No More Brick & Mortar Bank Accounts
Zelle, Venmo, PayPal—as we inch closer to a cashless society, many millennials are feeling less of a need to go to the bank, says Priya Malani, co-founder of financial planning firm Stash Wealth. “Three to four years ago, clients would tell us they wanted a physical bank that they could walk into, but we aren’t hearing that as much,” she says. “Millennials are all about hacking every aspect of their financial life—and they are keen on the better interest rates offered by online banks.”
An Increased Priority for Work Perks
Sure, salary matters (a lot), but in 2019, people are doing hard calculations as to exactly how all those “bonus” work perks affect their bottom line. No, we’re not just talking about an excellent 401(k) match or paid time off. It’s everything from the option to work from home, get ample maternity—and paternity—leave (four months or more) or even have your wedding paid for. (Yep, Boxed will pay up to $20,000 when you tie the knot.)

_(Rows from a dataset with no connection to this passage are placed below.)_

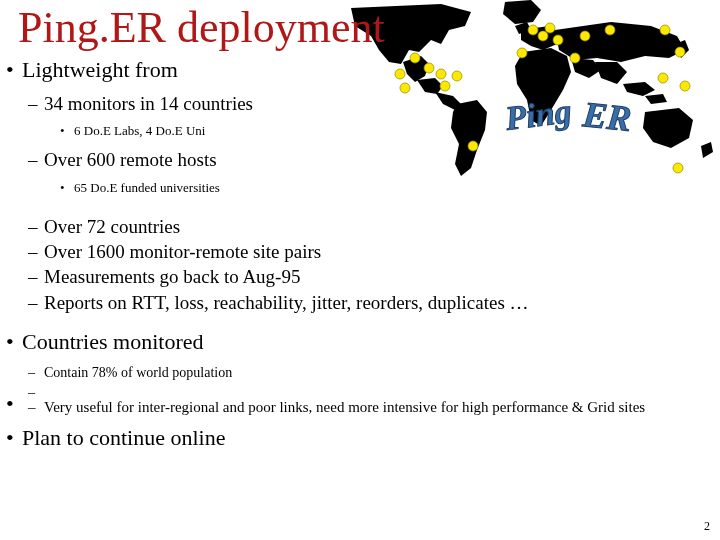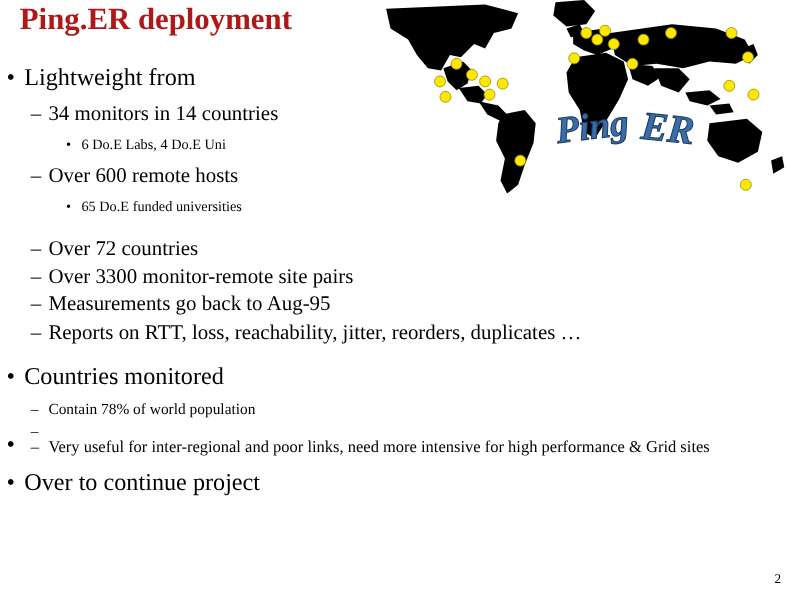"Ping.ER deployment" #slide-title { font-size: 28px -> 44px; font-weight: bold -> normal }
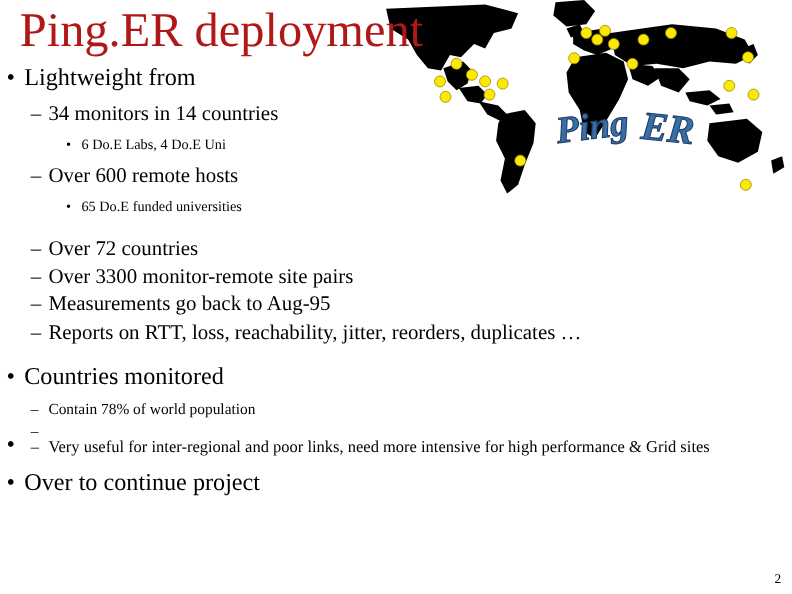"Over 3300 monitor-remote site pairs" span { text: 3300 -> 1600 }
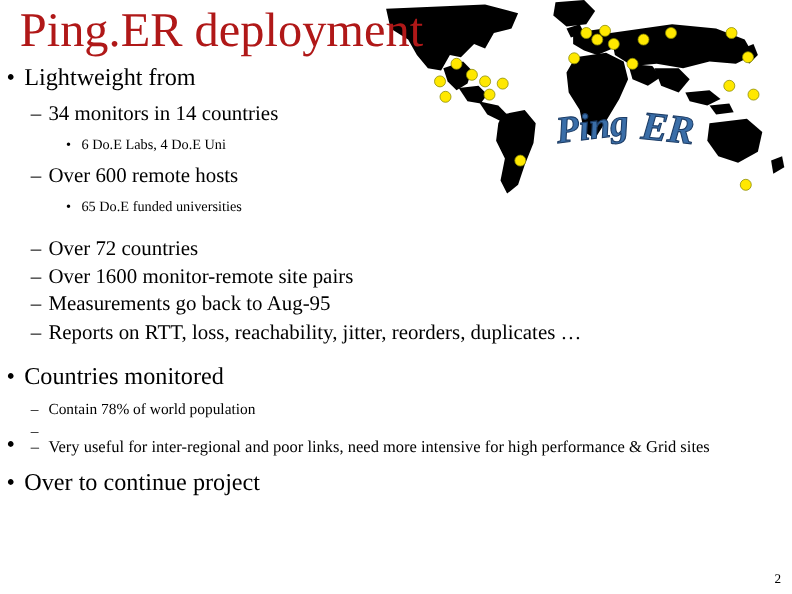"Over to continue project" span { text: Over to continue project -> Plan to continue online }
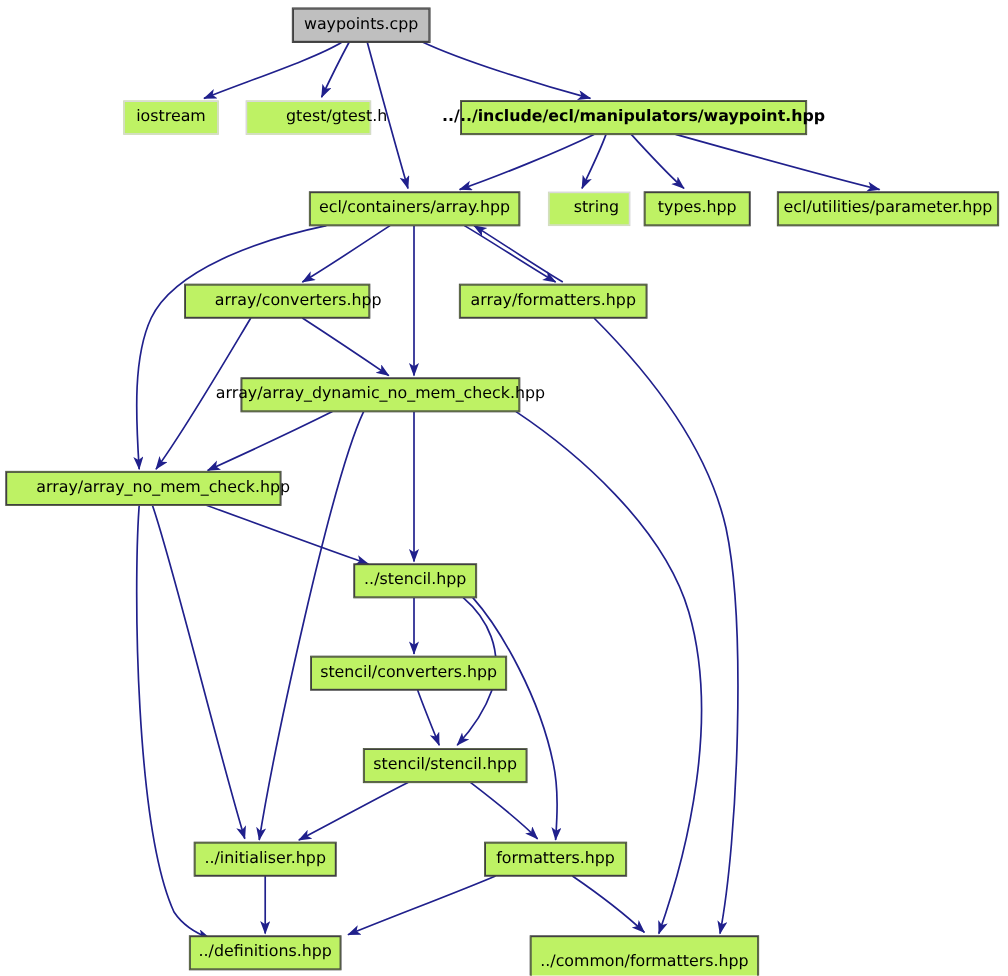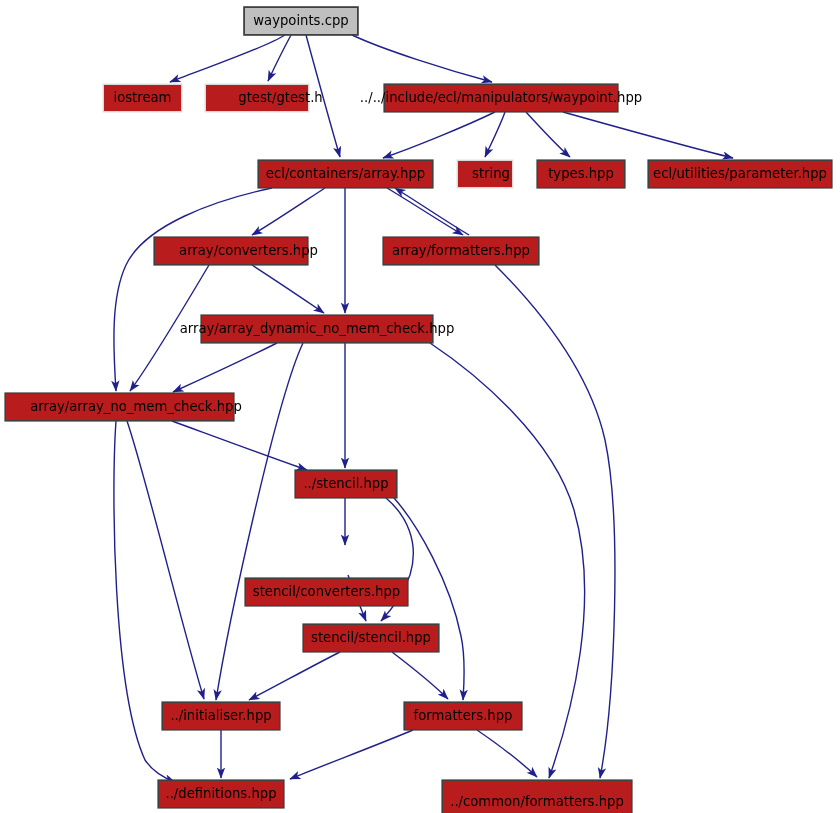"iostream" .node { background: #b91c1c -> #bef264 }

Buying Your Second Home First
Just a couple years ago, The New York Times called this out as an up-and-coming trend, and now it’s really picking up steam thanks to the increased median home price in major U.S. cities. (In San Francisco it’s $1.61 million, in case you were wondering.) In short, folks are buying in the country, while maintaining rentals in the urban areas where they work. (Bonus points for cheaper taxes and the option to monetize during vacation months.)
Making Self-Care a Budget Line
A recent survey conducted by Fidelity Investments found that self-care is a top resolution for Americans going into the new year. (In fact, 78 percent of those surveyed said that spending time with those they love is a top priority, followed by exercising more—64 percent—and carving out more “me time” and practicing mindfulness—46 percent.) What does this mean for the household budget? People are actively making self-care (massages, yoga, at-home face masks) a monthly savings goal. (Hey, if you’re going to automate your cash flow, you might as well set up a regular spa day slush fund.)
More ’Smart’ Financial Tools and Apps
It goes along with the slow and steady exit from brick-and-mortar banks: A slew of apps promising “smart” technology that can do the thinking (or fee management) for you. Case in point: Mint just launched MintSights, a new tool that uses machine learning to provide users with a simplified view of what’s important for their finances (how to better manage your cash flow or how to dive into investing). Another example: Zero Financial just debuted a debit-meets-credit card in the form of a mobile banking experience that manages the fees for you, offers cash back and doesn’t allow you to spend what you don’t have. Too good to be true? Time will tell.
Banking with Amazon
Rumors are rampant that soon you’ll be able to bank with Amazon…as in have an actual checking account that you can use to buy books and diapers and anything else you two-day ship via Amazon Prime. The perks? Two percent cash back, apparently. The cons? One-click to buy just got even more dangerous.